Unmanned Aviation Systems: Studying Aircraft Behavior

Ben Coughlan prepares for the Outback Challenge

There are two aircraft involved with my research. Both are gliders, but have drastically different characteristics. As my research is focused mainly on the behaviour of the aircraft at this point, the design of the airframe is out of scope. For this reason, my supervisor and I selected commercial off-the-shelf airframes and their power trains to provide the most flexibility.

The quicker of the two is the Alex F5B. This is a popular competition ‘hotliner’ and one of the most exciting aircraft in our hangar. The fuselage is moulded with Kevlar and fibre glass with carbon reinforcement. The wing is 1.8 meters of moulded carbon fibre with a carbon spar. It has a 1.5 kilowatt Neu motor and a 16×10 inch folding prop which can deliver up to 4.9 kilograms of static thrust. It weighs just over 1.7 kilograms and can reach speeds well over 300 kilometres per hour.

At the other end of the scale is the Pulsar 4E. This is a much larger, much slower, and much lighter aircraft than the Alex F5B. This was selected for its potential carrying capacity and endurance. The Pulsar has balsa ribbed, carbon reinforced wings spanning 4 metres and a fuselage of fibre glass and carbon sheet.

The Pulsar 4E is still under construction. We intend to fit it with a modest 550 watt Neu brushless motor, 3 cell LiPo battery, and a prop between 14×6 and 15×8 inches depending on results and load. All of it is expected to weigh up to 2.5 kilograms without a payload, and cruise at around 50-60 kilometres per hour.

The reason the Pulsar 4E was chosen for its carrying capacity is the Outback Rescue Challenge coming up in October 2012. This competition requires an aircraft to deliver 500 millilitres of water to a dummy stranded in the Australian Outback. The extra weight is a significant increase to the wing loading on most gliders. The Pulsar 4E is hopefully big enough and built to a high enough quality to accommodate it.

The aircraft pictured is my own plane, the Paprika. It has a wingspan of 2 metres and weighs about 1.5 kilograms. It is a similar but less extreme set up to the Alex F5B featuring an 850 watt Hyperion motor and a 12×6 inch folding prop with an estimated static thrust of 2.8 kilograms.
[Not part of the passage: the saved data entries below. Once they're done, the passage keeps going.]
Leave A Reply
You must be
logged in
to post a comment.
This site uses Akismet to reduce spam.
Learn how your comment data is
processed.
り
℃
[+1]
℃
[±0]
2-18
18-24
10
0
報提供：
You may be wondering why these ‘gliders’ have such massively powerful motors onboard. A DC motor is most efficient when it’s off, and only slightly less efficient when it’s running at its maximum RPM. Anything between these two extremes is wasteful. The aircraft themselves are most efficient when they are cruising straight and level at an optimal cruise speed. The idea behind overpowering these gliders is to maintain cruise speed while climbing as quickly as possible (i.e., vertical), and run the motor for as short a time as possible at maximum throttle. This leads to long periods of gliding with short, aggressive climbs when needed.
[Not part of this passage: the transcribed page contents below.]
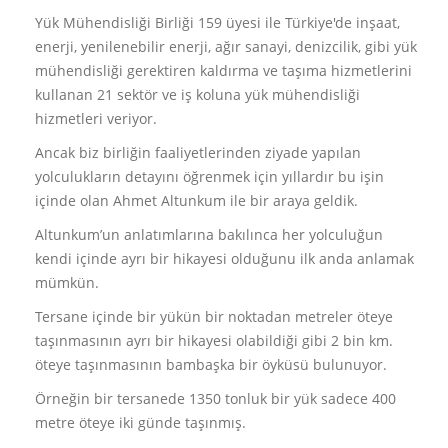
Yük Mühendisliği Birliği 159 üyesi ile Türkiye'de inşaat,
enerji, yenilenebilir enerji, ağır sanayi, denizcilik, gibi yük
mühendisliği gerektiren kaldırma ve taşıma hizmetlerini
kullanan 21 sektör ve iş koluna yük mühendisliği
hizmetleri veriyor.
Ancak biz birliğin faaliyetlerinden ziyade yapılan
yolculukların detayını öğrenmek için yıllardır bu işin
içinde olan Ahmet Altunkum ile bir araya geldik.
Altunkum’un anlatımlarına bakılınca her yolculuğun
kendi içinde ayrı bir hikayesi olduğunu ilk anda anlamak
mümkün.
Tersane içinde bir yükün bir noktadan metreler öteye
taşınmasının ayrı bir hikayesi olabildiği gibi 2 bin km.
öteye taşınmasının bambaşka bir öyküsü bulunuyor.
Örneğin bir tersanede 1350 tonluk bir yük sadece 400
metre öteye iki günde taşınmış.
One of the biggest challenges when working with these kinds of aircraft is space in the fuselage. Even the 4 metre wide Pulsar only has a 60 mm wide fuselage. This impacts the size of the avionics onboard as well as the selection and placement of antennas.
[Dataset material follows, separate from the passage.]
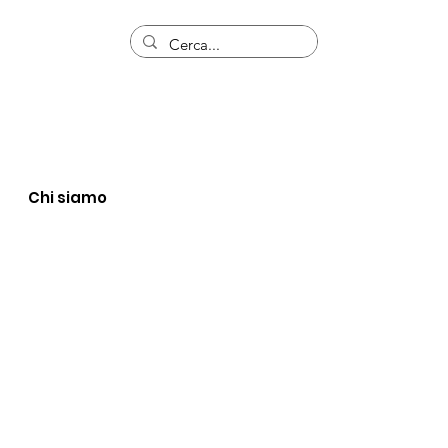
Chi siamo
For the Outback Challenge, the Pulsar will have three separate radios on board with at least five antennas between them. For manual control I’m using standard 2.4GHz RC equipment. Telemetry, command and control, and data are sent over a 900MHz, 250kbit/s link. Finally, I have a 151MHz, 10kbit/s uplink for failsafe termination. Given the amount of carbon in the airframe and the lengths of the longer wavelength antennas, their placement takes a lot of planning.